REQUIREMENT:
All of the records are to be copied out exactly, with nothing left out.

Saved entries:
□ □ □
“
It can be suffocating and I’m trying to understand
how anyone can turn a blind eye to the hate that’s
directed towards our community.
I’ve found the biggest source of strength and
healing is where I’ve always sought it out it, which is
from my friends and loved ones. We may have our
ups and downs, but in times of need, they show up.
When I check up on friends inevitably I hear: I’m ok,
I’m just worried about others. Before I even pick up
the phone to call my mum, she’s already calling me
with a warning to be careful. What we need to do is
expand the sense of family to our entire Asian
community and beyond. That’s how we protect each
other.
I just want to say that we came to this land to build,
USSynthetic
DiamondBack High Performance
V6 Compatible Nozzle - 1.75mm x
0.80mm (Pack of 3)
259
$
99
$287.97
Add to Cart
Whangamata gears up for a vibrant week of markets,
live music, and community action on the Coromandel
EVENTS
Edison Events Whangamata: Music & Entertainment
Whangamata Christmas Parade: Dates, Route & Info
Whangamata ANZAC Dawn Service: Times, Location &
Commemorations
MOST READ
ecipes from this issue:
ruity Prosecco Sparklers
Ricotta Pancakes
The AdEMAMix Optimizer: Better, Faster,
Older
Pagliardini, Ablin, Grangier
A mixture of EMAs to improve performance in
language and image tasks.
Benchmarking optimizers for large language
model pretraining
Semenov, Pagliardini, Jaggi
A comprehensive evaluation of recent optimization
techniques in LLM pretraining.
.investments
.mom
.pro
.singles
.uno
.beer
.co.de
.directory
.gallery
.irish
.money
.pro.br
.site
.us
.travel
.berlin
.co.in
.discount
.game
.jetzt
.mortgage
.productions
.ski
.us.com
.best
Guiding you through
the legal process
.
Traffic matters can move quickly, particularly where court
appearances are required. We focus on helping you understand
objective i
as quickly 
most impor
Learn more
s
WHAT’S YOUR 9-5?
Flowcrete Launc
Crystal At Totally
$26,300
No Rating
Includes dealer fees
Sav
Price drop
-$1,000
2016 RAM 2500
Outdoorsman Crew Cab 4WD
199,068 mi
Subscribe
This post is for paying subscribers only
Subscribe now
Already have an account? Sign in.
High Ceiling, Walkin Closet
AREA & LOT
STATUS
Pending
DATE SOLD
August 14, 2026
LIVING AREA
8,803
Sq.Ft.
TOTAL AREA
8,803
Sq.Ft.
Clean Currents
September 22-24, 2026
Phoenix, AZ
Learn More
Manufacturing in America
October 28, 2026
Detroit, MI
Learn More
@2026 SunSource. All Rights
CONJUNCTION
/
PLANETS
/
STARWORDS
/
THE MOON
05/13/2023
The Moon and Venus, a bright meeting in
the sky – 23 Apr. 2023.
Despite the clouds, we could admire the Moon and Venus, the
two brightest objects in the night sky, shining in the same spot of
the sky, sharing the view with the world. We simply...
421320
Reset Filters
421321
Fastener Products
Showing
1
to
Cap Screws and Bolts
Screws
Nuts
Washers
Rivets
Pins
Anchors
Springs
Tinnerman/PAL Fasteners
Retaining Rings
□ □ □
EXPECTED ANSWER:
“
It can be suffocating and I’m trying to understand
how anyone can turn a blind eye to the hate that’s
directed towards our community.
I’ve found the biggest source of strength and
healing is where I’ve always sought it out it, which is
from my friends and loved ones. We may have our
ups and downs, but in times of need, they show up.
When I check up on friends inevitably I hear: I’m ok,
I’m just worried about others. Before I even pick up
the phone to call my mum, she’s already calling me
with a warning to be careful. What we need to do is
expand the sense of family to our entire Asian
community and beyond. That’s how we protect each
other.
I just want to say that we came to this land to build,
USSynthetic
DiamondBack High Performance
V6 Compatible Nozzle - 1.75mm x
0.80mm (Pack of 3)
259
$
99
$287.97
Add to Cart
Whangamata gears up for a vibrant week of markets,
live music, and community action on the Coromandel
EVENTS
Edison Events Whangamata: Music & Entertainment
Whangamata Christmas Parade: Dates, Route & Info
Whangamata ANZAC Dawn Service: Times, Location &
Commemorations
MOST READ
ecipes from this issue:
ruity Prosecco Sparklers
Ricotta Pancakes
The AdEMAMix Optimizer: Better, Faster,
Older
Pagliardini, Ablin, Grangier
A mixture of EMAs to improve performance in
language and image tasks.
Benchmarking optimizers for large language
model pretraining
Semenov, Pagliardini, Jaggi
A comprehensive evaluation of recent optimization
techniques in LLM pretraining.
.investments
.mom
.pro
.singles
.uno
.beer
.co.de
.directory
.gallery
.irish
.money
.pro.br
.site
.us
.travel
.berlin
.co.in
.discount
.game
.jetzt
.mortgage
.productions
.ski
.us.com
.best
Guiding you through
the legal process
.
Traffic matters can move quickly, particularly where court
appearances are required. We focus on helping you understand
objective i
as quickly 
most impor
Learn more
s
WHAT’S YOUR 9-5?
Flowcrete Launc
Crystal At Totally
$26,300
No Rating
Includes dealer fees
Sav
Price drop
-$1,000
2016 RAM 2500
Outdoorsman Crew Cab 4WD
199,068 mi
Subscribe
This post is for paying subscribers only
Subscribe now
Already have an account? Sign in.
High Ceiling, Walkin Closet
AREA & LOT
STATUS
Pending
DATE SOLD
August 14, 2026
LIVING AREA
8,803
Sq.Ft.
TOTAL AREA
8,803
Sq.Ft.
Clean Currents
September 22-24, 2026
Phoenix, AZ
Learn More
Manufacturing in America
October 28, 2026
Detroit, MI
Learn More
@2026 SunSource. All Rights
CONJUNCTION
/
PLANETS
/
STARWORDS
/
THE MOON
05/13/2023
The Moon and Venus, a bright meeting in
the sky – 23 Apr. 2023.
Despite the clouds, we could admire the Moon and Venus, the
two brightest objects in the night sky, shining in the same spot of
the sky, sharing the view with the world. We simply...
421320
Reset Filters
421321
Fastener Products
Showing
1
to
Cap Screws and Bolts
Screws
Nuts
Washers
Rivets
Pins
Anchors
Springs
Tinnerman/PAL Fasteners
Retaining Rings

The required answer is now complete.